#### Directions:
Take the line containing "G04 APERTURE LIST*" and every line after it in the data below, and print them exactly as given, with nothing else.

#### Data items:
# # #
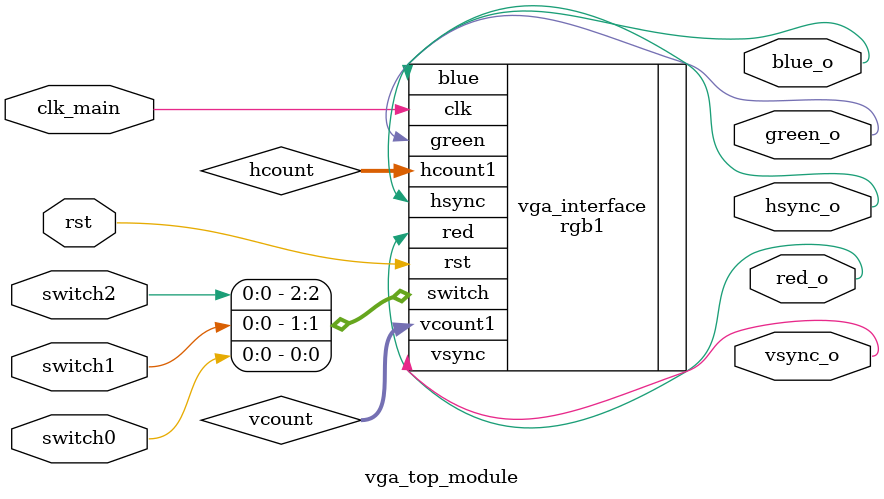
<source format=v>
`timescale 1ns / 1ps
module vga_top_module(input clk_main,
		input rst, 
		input switch0,switch1,switch2,
		output  red_o, green_o, blue_o,
		output hsync_o,vsync_o
    );
wire [10:0] hcount;
wire [9:0] vcount;
//clk_gen clk_generator(.clk(clk_main),
//							 .rst(rst),
//							 .clk1(clk)
//							  );
rgb1 vga_interface(.clk(clk_main),
						 .rst(rst),
						 .switch({switch2,switch1,switch0}),
						 .red(red_o),
						 .green(green_o),
						 .blue(blue_o),
						 .hsync(hsync_o),
						 .vsync(vsync_o),
						 .hcount1(hcount),
						 .vcount1(vcount)
						 );
 

endmodule

</source>
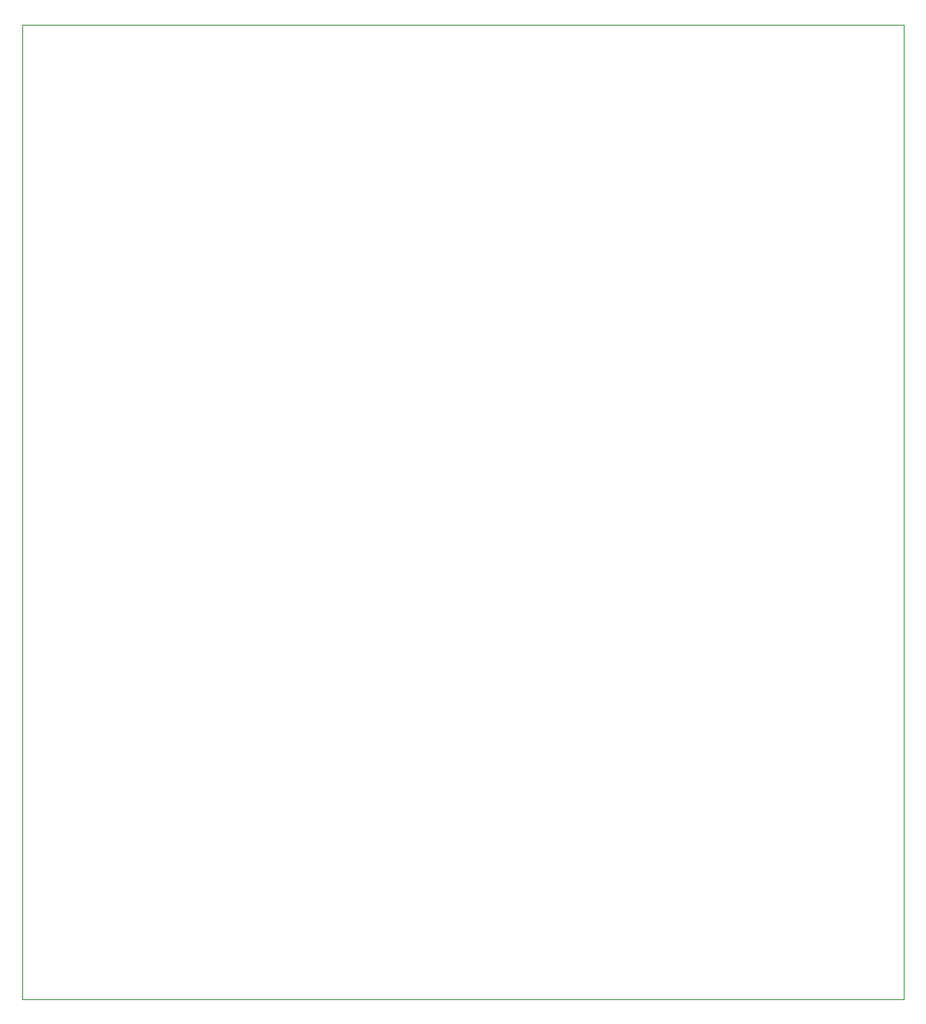
<source format=gbr>
%TF.GenerationSoftware,KiCad,Pcbnew,8.0.5*%
%TF.CreationDate,2024-11-06T13:26:22-05:00*%
%TF.ProjectId,MacroPad,4d616372-6f50-4616-942e-6b696361645f,rev?*%
%TF.SameCoordinates,Original*%
%TF.FileFunction,Profile,NP*%
%FSLAX46Y46*%
G04 Gerber Fmt 4.6, Leading zero omitted, Abs format (unit mm)*
G04 Created by KiCad (PCBNEW 8.0.5) date 2024-11-06 13:26:22*
%MOMM*%
%LPD*%
G01*
G04 APERTURE LIST*
%TA.AperFunction,Profile*%
%ADD10C,0.050000*%
%TD*%
G04 APERTURE END LIST*
D10*
X89382500Y-26800000D02*
X179870000Y-26800000D01*
X179870000Y-126812500D01*
X89382500Y-126812500D01*
X89382500Y-26800000D01*
M02*

</source>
# # #
#### Result of the task:
G04 APERTURE LIST*
%TA.AperFunction,Profile*%
%ADD10C,0.050000*%
%TD*%
G04 APERTURE END LIST*
D10*
X89382500Y-26800000D02*
X179870000Y-26800000D01*
X179870000Y-126812500D01*
X89382500Y-126812500D01*
X89382500Y-26800000D01*
M02*

</source>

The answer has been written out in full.